■ ABOUT THIS TASK ■
The lines to copy are those holding the string "source" in the entries below.

[Recorded data]
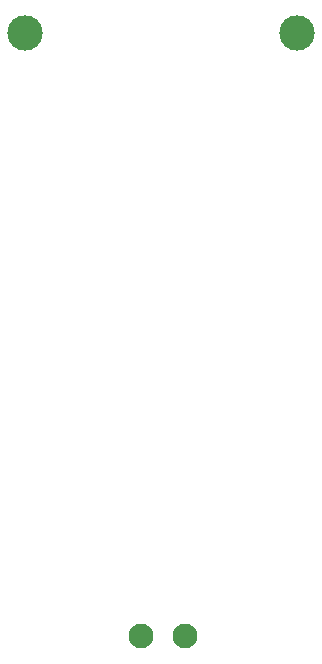
<source format=gbr>
M48
;DRILL file {Pcbnew (2013-may-18)-stable} date Вс 25 окт 2015 21:36:30
;FORMAT={-:-/ absolute / metric / decimal}
FMAT,2
METRIC,TZ
T1C2.100
T2C3.000
%
G90
G05
M71
T1
X27.75Y-77.
X31.5Y-77.
T2
X17.988Y-25.965
X40.988Y-25.965
T0
M30

</source>
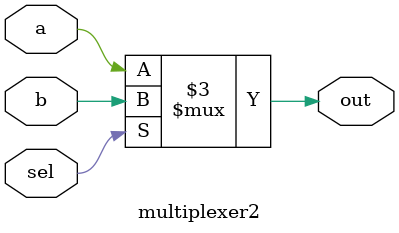
<source format=v>
module multiplexer2(a, b, sel, out);
	input a, b, sel;
	output out;
	reg out;
	
	always @ (a, b, sel) begin
		if (sel) out = b;
		else out = a;
	end
	
endmodule
</source>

■ SOLUTION TO THE EXERCISE ■
<source format=gbr>
</source>
<source format=v>
</source>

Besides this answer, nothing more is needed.